The second talk was Recent Progress in the Solution of Discrete Ill-Posed Problems by Michiel Hochstenbach. The talk was pretty amusing; I especially liked the slogan for discrete ill-posed problems:

How to wisely divide by zero.

Also he introduced the three forms of variational regularization which I usually call Tikhonov, Ivanov and Morozov regularization (on slide 34) and introduced the Pareto front (under the name it usually has in discrete ill-posed problems: L-curve).

Another appealing slogan was:

Discrete ill-posed problems are essentially underdetermined.

(Since we do not want to solve the respective equation exactly, we usually have a lot of approximate solution of which we have to choose the one we like the most. Of course this is the same for continuous ill-posed problems.) As a consequence: One should use as much prior knowledge as possible.

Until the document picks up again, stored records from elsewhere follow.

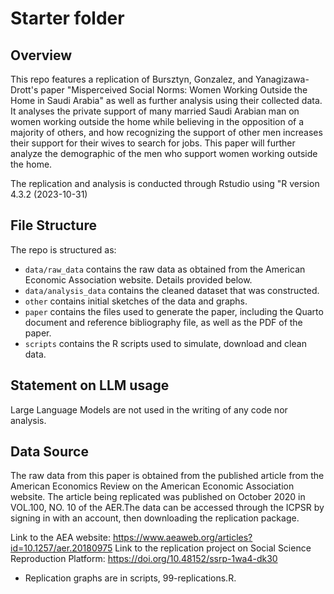 # Starter folder

## Overview
This repo features a replication of Bursztyn, Gonzalez, and Yanagizawa-Drott's paper "Misperceived Social Norms: Women Working Outside the Home in Saudi Arabia" as well as further analysis using their collected data. It analyses the private support of many married Saudi Arabian man on women working outside the home while believing in the opposition of a majority of others, and how recognizing the support of other men increases their support for their wives to search for jobs. This paper will further analyze the demographic of the men who support women working outside the home.

The replication and analysis is conducted through Rstudio using "R version 4.3.2 (2023-10-31)

## File Structure

The repo is structured as:

-   `data/raw_data` contains the raw data as obtained from the American Economic Association website. Details provided below.
-   `data/analysis_data` contains the cleaned dataset that was constructed.
-   `other` contains initial sketches of the data and graphs.
-   `paper` contains the files used to generate the paper, including the Quarto document and reference bibliography file, as well as the PDF of the paper. 
-   `scripts` contains the R scripts used to simulate, download and clean data.


## Statement on LLM usage
Large Language Models are not used in the writing of any code nor analysis.

## Data Source
The raw data from this paper is obtained from the published article from the American Economics Review on the American Economic Association website. The article being replicated was published on October 2020 in VOL.100, NO. 10 of the AER.The data can be accessed through the ICPSR by signing in with an account, then downloading the replication package.

Link to the AEA website: https://www.aeaweb.org/articles?id=10.1257/aer.20180975
Link to the replication project on Social Science Reproduction Platform: https://doi.org/10.48152/ssrp-1wa4-dk30
- Replication graphs are in scripts, 99-replications.R.
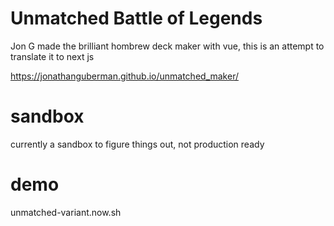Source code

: # Unmatched Battle of Legends

Jon G made the brilliant hombrew deck maker with vue, this is an attempt to translate it to next js

https://jonathanguberman.github.io/unmatched_maker/

# sandbox

currently a sandbox to figure things out, not production ready

# demo

unmatched-variant.now.sh
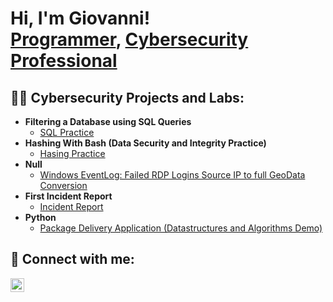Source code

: <h1>Hi, I'm Giovanni! <br/><a href="https://github.com/Giomart1122">Programmer</a>, <a href="https://www.linkedin.com/in/giovanni-martinez-87b9a126/">Cybersecurity Professional</a></h1>

<h2>👨‍💻 Cybersecurity Projects and Labs:</h2>

- <b>Filtering a Database using SQL Queries</b>
  - [SQL Practice](https://github.com/Giomart1122/Portfolio/blob/main/Apply%20filters%20to%20SQL%20queries%20-%20giovanni%20martinez%2011_23_23.pdf)
- <b> Hashing With Bash (Data Security and Integrity Practice) </b>
  - [Hasing Practice](https://github.com/Giomart1122/Portfolio/blob/main/Hashing%20with%20Bash%20-%20giovanni%20martinez.pdf) 
- <b>Null</b>
  - [Windows EventLog: Failed RDP Logins Source IP to full GeoData Conversion](null)
- <b>First Incident Report</b>
  - [Incident Report](https://github.com/Giomart1122/Portfolio/blob/main/Incident%20report%20analysis%20-%20giovanni%20martinez.pdf)
- <b>Python</b>
  - [Package Delivery Application (Datastructures and Algorithms Demo)](https://github.com/joshmadakor1/Package-Delivery-Pathfinding-Algorithm)


<h2> 🤳 Connect with me:</h2>
<link
  rel="stylesheet"
  href="https://cdn.jsdelivr.net/gh/dheereshagrwal/colored-icons@1.7.3/src/app/ci.min.css"
/>

[<img align="left" alt="Giovanni Martinez | LinkedIn" width="22px" src="https://github.com/dheereshagrwal/colored-icons/blob/master/public/icons/linkedin/linkedin.svg" />][linkedin]

[Email]: gio.a.martinez03@gmail.com
[linkedin]: http://www.linkedin.com/in/gio-mart

<!--

Here are some ideas to get you started:

- 🔭 I’m currently working on ...
- 🌱 I’m currently learning ...
- 👯 I’m looking to collaborate on ...
- 🤔 I’m looking for help with ...
- 💬 Ask me about ...
- 📫 How to reach me: ...
- 😄 Pronouns: ...
- ⚡ Fun fact: ...
-->
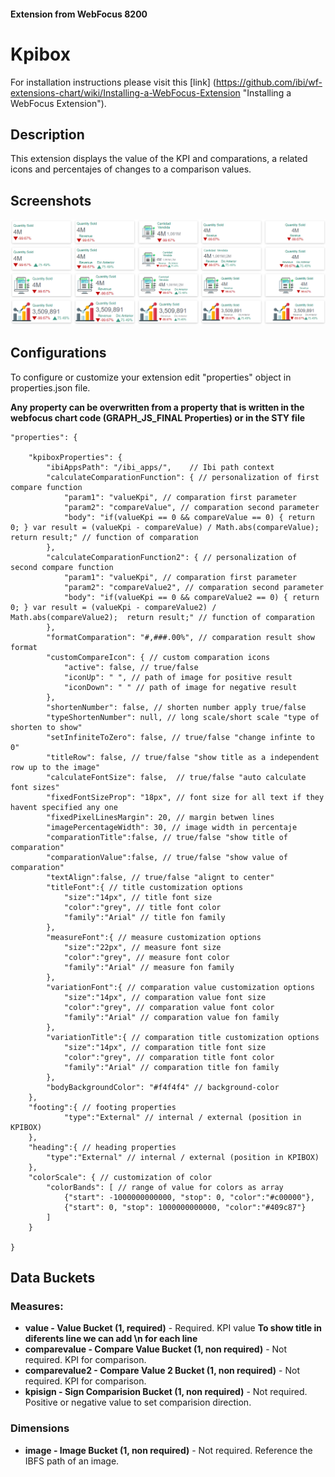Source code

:
#### Extension from WebFocus 8200

# Kpibox

For installation instructions please visit this [link] (https://github.com/ibi/wf-extensions-chart/wiki/Installing-a-WebFocus-Extension "Installing a WebFocus Extension").

## Description

This extension displays the value of the KPI and comparations, a related icons and percentajes of changes to a comparison values.

## Screenshots

![screenshot_1](https://github.com/ibi/wf-extensions-chart/blob/master/com.ibi.kpibox/screenshots/image.png)

## Configurations

To configure or customize your extension edit "properties" object in properties.json file.

**Any property can be overwritten from a property that is written in the webfocus chart code (GRAPH_JS_FINAL Properties) or in the STY file**
	
	"properties": {
	
		"kpiboxProperties": {   
			"ibiAppsPath": "/ibi_apps/",	// Ibi path context
			"calculateComparationFunction": { // personalization of first compare function
				"param1": "valueKpi", // comparation first parameter
				"param2": "compareValue", // comparation second parameter
				"body": "if(valueKpi == 0 && compareValue == 0) { return 0; } var result = (valueKpi - compareValue) / Math.abs(compareValue);  return result;" // function of comparation
			},	
			"calculateComparationFunction2": { // personalization of second compare function
				"param1": "valueKpi", // comparation first parameter
				"param2": "compareValue2", // comparation second parameter
				"body": "if(valueKpi == 0 && compareValue2 == 0) { return 0; } var result = (valueKpi - compareValue2) / Math.abs(compareValue2);  return result;" // function of comparation
			},
			"formatComparation": "#,###.00%", // comparation result show format
			"customCompareIcon": { // custom comparation icons
				"active": false, // true/false
				"iconUp": " ", // path of image for positive result
				"iconDown": " " // path of image for negative result
			},
			"shortenNumber": false, // shorten number apply true/false
			"typeShortenNumber": null, // long scale/short scale "type of shorten to show"
			"setInfiniteToZero": false, // true/false "change infinte to 0"
			"titleRow": false, // true/false "show title as a independent row up to the image"
			"calculateFontSize": false,  // true/false "auto calculate font sizes"
			"fixedFontSizeProp": "18px", // font size for all text if they havent specified any one
			"fixedPixelLinesMargin": 20, // margin betwen lines
			"imagePercentageWidth": 30, // image width in percentaje
			"comparationTitle":false, // true/false "show title of comparation"
			"comparationValue":false, // true/false "show value of comparation"
			"textAlign":false, // true/false "alignt to center"
			"titleFont":{ // title customization options
			    "size":"14px", // title font size
			    "color":"grey", // title font color
			    "family":"Arial" // title fon family
			},
			"measureFont":{ // measure customization options
			    "size":"22px", // measure font size
			    "color":"grey", // measure font color
			    "family":"Arial" // measure fon family
			},
			"variationFont":{ // comparation value customization options
			    "size":"14px", // comparation value font size
			    "color":"grey", // comparation value font color
			    "family":"Arial" // comparation value fon family
			},
			"variationTitle":{ // comparation title customization options
			    "size":"14px", // comparation title font size
			    "color":"grey", // comparation title font color
			    "family":"Arial" // comparation title fon family
			},
			"bodyBackgroundColor": "#f4f4f4" // background-color
		},
		"footing":{ // footing properties
				"type":"External" // internal / external (position in KPIBOX)
		},
		"heading":{ // heading properties
			"type":"External" // internal / external (position in KPIBOX)
		},
		"colorScale": { // customization of color
			"colorBands": [ // range of value for colors as array
				{"start": -1000000000000, "stop": 0, "color":"#c00000"},
				{"start": 0, "stop": 1000000000000, "color":"#409c87"}
			]
		}
		
	}


## Data Buckets

### Measures:
* **value - Value Bucket (1, required)** - Required. KPI value **To show title in diferents line we can add \n for each line**
* **comparevalue - Compare Value Bucket (1, non required)** - Not required. KPI for comparison.
* **comparevalue2 - Compare Value 2 Bucket (1, non required)** - Not required. KPI for comparison.
* **kpisign - Sign Comparision Bucket (1, non required)** - Not required. Positive or negative value to set comparision direction.

### Dimensions
* **image - Image Bucket (1, non required)** - Not required. Reference the IBFS path of an image.
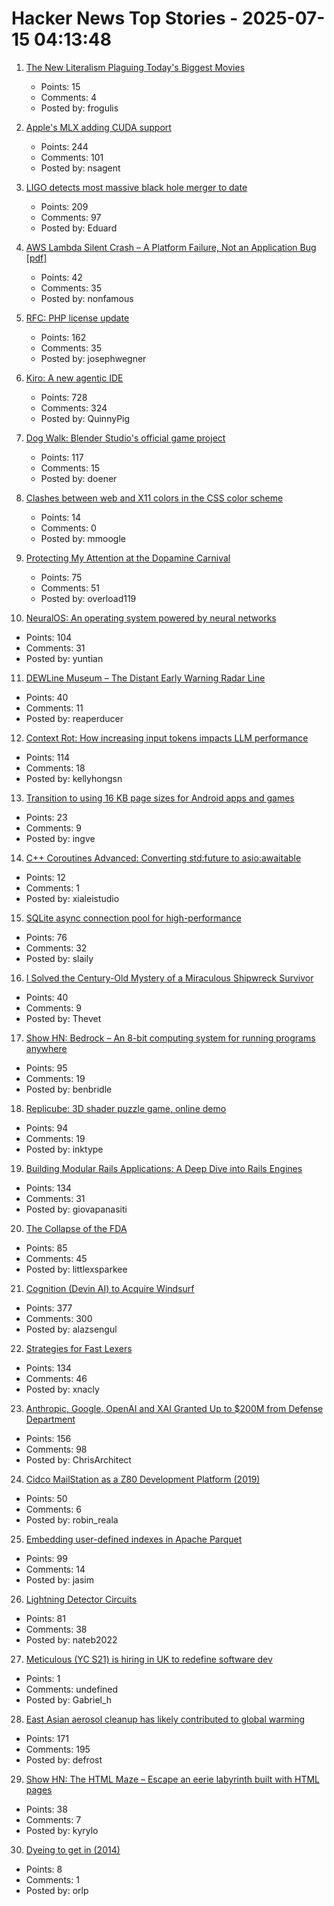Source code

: # Hacker News Top Stories - 2025-07-15 04:13:48

1. [The New Literalism Plaguing Today's Biggest Movies](https://www.newyorker.com/culture/critics-notebook/the-new-literalism-plaguing-todays-biggest-movies)
   - Points: 15
   - Comments: 4
   - Posted by: frogulis

2. [Apple's MLX adding CUDA support](https://github.com/ml-explore/mlx/pull/1983)
   - Points: 244
   - Comments: 101
   - Posted by: nsagent

3. [LIGO detects most massive black hole merger to date](https://www.caltech.edu/about/news/ligo-detects-most-massive-black-hole-merger-to-date)
   - Points: 209
   - Comments: 97
   - Posted by: Eduard

4. [AWS Lambda Silent Crash – A Platform Failure, Not an Application Bug [pdf]](https://lyons-den.com/whitepapers/aws-lambda-silent-crash.pdf)
   - Points: 42
   - Comments: 35
   - Posted by: nonfamous

5. [RFC: PHP license update](https://wiki.php.net/rfc/php_license_update)
   - Points: 162
   - Comments: 35
   - Posted by: josephwegner

6. [Kiro: A new agentic IDE](https://kiro.dev/blog/introducing-kiro/)
   - Points: 728
   - Comments: 324
   - Posted by: QuinnyPig

7. [Dog Walk: Blender Studio's official game project](https://blenderstudio.itch.io/dogwalk)
   - Points: 117
   - Comments: 15
   - Posted by: doener

8. [Clashes between web and X11 colors in the CSS color scheme](https://en.wikipedia.org/wiki/X11_color_names)
   - Points: 14
   - Comments: 0
   - Posted by: mmoogle

9. [Protecting My Attention at the Dopamine Carnival](https://www.amirsharif.com/protecting-my-attention-at-the-dopamine-carnival)
   - Points: 75
   - Comments: 51
   - Posted by: overload119

10. [NeuralOS: An operating system powered by neural networks](https://neural-os.com/)
   - Points: 104
   - Comments: 31
   - Posted by: yuntian

11. [DEWLine Museum – The Distant Early Warning Radar Line](https://dewlinemuseum.com/)
   - Points: 40
   - Comments: 11
   - Posted by: reaperducer

12. [Context Rot: How increasing input tokens impacts LLM performance](https://research.trychroma.com/context-rot)
   - Points: 114
   - Comments: 18
   - Posted by: kellyhongsn

13. [Transition to using 16 KB page sizes for Android apps and games](https://android-developers.googleblog.com/2025/07/transition-to-16-kb-page-sizes-android-apps-games-android-studio.html)
   - Points: 23
   - Comments: 9
   - Posted by: ingve

14. [C++ Coroutines Advanced: Converting std:future to asio:awaitable](https://www.ddhigh.com/en/2025/07/15/cpp-coroutine-future-to-awaitable/)
   - Points: 12
   - Comments: 1
   - Posted by: xialeistudio

15. [SQLite async connection pool for high-performance](https://github.com/slaily/aiosqlitepool)
   - Points: 76
   - Comments: 32
   - Posted by: slaily

16. [I Solved the Century-Old Mystery of a Miraculous Shipwreck Survivor](https://thewalrus.ca/empress-of-ireland-survivor-mystery/)
   - Points: 40
   - Comments: 9
   - Posted by: Thevet

17. [Show HN: Bedrock – An 8-bit computing system for running programs anywhere](https://benbridle.com/projects/bedrock.html)
   - Points: 95
   - Comments: 19
   - Posted by: benbridle

18. [Replicube: 3D shader puzzle game, online demo](https://replicube.xyz/staging/)
   - Points: 94
   - Comments: 19
   - Posted by: inktype

19. [Building Modular Rails Applications: A Deep Dive into Rails Engines](https://www.panasiti.me/blog/modular-rails-applications-rails-engines-active-storage-dashboard/)
   - Points: 134
   - Comments: 31
   - Posted by: giovapanasiti

20. [The Collapse of the FDA](https://www.nytimes.com/2025/07/08/magazine/fda-collapse-rfk-kennedy.html)
   - Points: 85
   - Comments: 45
   - Posted by: littlexsparkee

21. [Cognition (Devin AI) to Acquire Windsurf](https://cognition.ai/blog/windsurf)
   - Points: 377
   - Comments: 300
   - Posted by: alazsengul

22. [Strategies for Fast Lexers](https://xnacly.me/posts/2025/fast-lexer-strategies/)
   - Points: 134
   - Comments: 46
   - Posted by: xnacly

23. [Anthropic, Google, OpenAI and XAI Granted Up to $200M from Defense Department](https://www.cnbc.com/2025/07/14/anthropic-google-openai-xai-granted-up-to-200-million-from-dod.html)
   - Points: 156
   - Comments: 98
   - Posted by: ChrisArchitect

24. [Cidco MailStation as a Z80 Development Platform (2019)](https://jcs.org/2019/05/03/mailstation)
   - Points: 50
   - Comments: 6
   - Posted by: robin_reala

25. [Embedding user-defined indexes in Apache Parquet](https://datafusion.apache.org/blog/2025/07/14/user-defined-parquet-indexes/)
   - Points: 99
   - Comments: 14
   - Posted by: jasim

26. [Lightning Detector Circuits](https://techlib.com/electronics/lightningnew.htm)
   - Points: 81
   - Comments: 38
   - Posted by: nateb2022

27. [Meticulous (YC S21) is hiring in UK to redefine software dev](https://tinyurl.com/join-meticulous)
   - Points: 1
   - Comments: undefined
   - Posted by: Gabriel_h

28. [East Asian aerosol cleanup has likely contributed to global warming](https://www.nature.com/articles/s43247-025-02527-3)
   - Points: 171
   - Comments: 195
   - Posted by: defrost

29. [Show HN: The HTML Maze – Escape an eerie labyrinth built with HTML pages](https://htmlmaze.com/)
   - Points: 38
   - Comments: 7
   - Posted by: kyrylo

30. [Dyeing to get in (2014)](https://www.genuineideas.com/ArticlesIndex/dye.html)
   - Points: 8
   - Comments: 1
   - Posted by: orlp

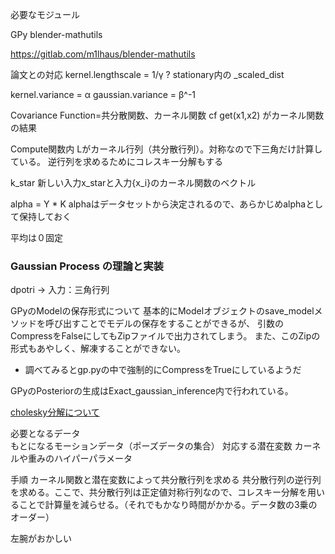 必要なモジュール

GPy
blender-mathutils

https://gitlab.com/m1lhaus/blender-mathutils

論文との対応
kernel.lengthscale = 1/γ ?
stationary内の _scaled_dist

kernel.variance = α
gaussian.variance = β^-1

Covariance Function=共分散関数、カーネル関数 cf
get(x1,x2) がカーネル関数の結果

Compute関数内
Lがカーネル行列（共分散行列）。対称なので下三角だけ計算している。
逆行列を求めるためにコレスキー分解もする

k_star
新しい入力x_starと入力{x_i}のカーネル関数のベクトル

alpha = Y * K
alphaはデータセットから決定されるので、あらかじめalphaとして保持しておく

平均は０固定

### Gaussian Process の理論と実装

dpotri -> 入力：三角行列

GPyのModelの保存形式について
基本的にModelオブジェクトのsave_modelメソッドを呼び出すことでモデルの保存をすることができるが、
引数のCompressをFalseにしてもZipファイルで出力されてしまう。
また、このZipの形式もあやしく、解凍することができない。
- 調べてみるとgp.pyの中で強制的にCompressをTrueにしているようだ

GPyのPosteriorの生成はExact_gaussian_inference内で行われている。

[cholesky分解について](http://nalab.mind.meiji.ac.jp/~mk/labo/text/cholesky.pdf)

必要となるデータ<BR>
    もとになるモーションデータ（ポーズデータの集合）
    対応する潜在変数
    カーネルや重みのハイパーパラメータ

手順
    カーネル関数と潜在変数によって共分散行列を求める
    共分散行列の逆行列を求める。ここで、共分散行列は正定値対称行列なので、コレスキー分解を用いることで計算量を減らせる。（それでもかなり時間がかかる。データ数の3乗のオーダー）

左腕がおかしい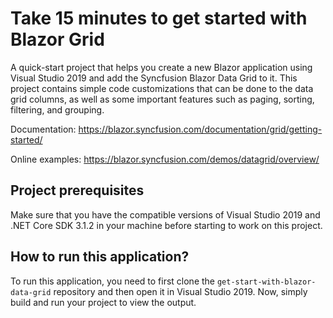 # Take 15 minutes to get started with Blazor Grid 

A quick-start project that helps you create a new Blazor application using Visual Studio 2019 and add the Syncfusion Blazor Data Grid to it. This project contains simple code customizations that can be done to the data grid columns, as well as some important features such as paging, sorting, filtering, and grouping. 

Documentation: https://blazor.syncfusion.com/documentation/grid/getting-started/

Online examples: https://blazor.syncfusion.com/demos/datagrid/overview/
 
## Project prerequisites

Make sure that you have the compatible versions of Visual Studio 2019 and .NET Core SDK 3.1.2 in your machine before starting to work on this project.

## How to run this application?

To run this application, you need to first clone the `get-start-with-blazor-data-grid` repository and then open it in Visual Studio 2019. Now, simply build and run your project to view the output.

In the rest of his talk he talked about improvements of the classical Tikhonov regularization (which is a linear method) by other linear methods with respect to both reconstruction quality and computational burden. He motivated his SRSVD (subspace restricted SVD) by the observation that the simple truncated SVD is often failing due to the fact that the first singular vectors do not contain useful information of the solution. He proposed to use a selected set of (orthonormal) vectors and use a restricted SVD in the following. However, does this use the knowledge that the solution shall be a linear combination of these selected vectors? And wouldn’t it be beneficial to use a larger set of (non-orthonormal) vectors, put into a (possible overcomplete) dictionary and use a sparse reconstruction method such a ${\ell^1}$ regularization which automatically selects the relevant vectors? He also proposed the so called “linear combination approach” which basically takes several outputs of various methods and search within the linear combinations of this outputs for a better solution. To do so he proposed to use another Ivanov-type regularization (slide 79). I still did not get why he uses the largest available norm as a constraint here… However there should be an answer somewhere is his papers.

Edit: Michiel sent me the following answer:

I used the largest available norm, since the norms of many solution approaches are often smaller than, or approximately equal to the true norm. In the paper Discrete ill-posed least-squares problems with a solution norm constraint we reach the conclusion that
“For the approach based on the solution norm constraint, it seems important that $\|x\|$ not be underestimated.”

Edit: The above mentioned paper Discrete ill-posed least-squares problems with a solution norm constraint is to be published in “Linear Algebra and its Applications”. It can be found via its doi.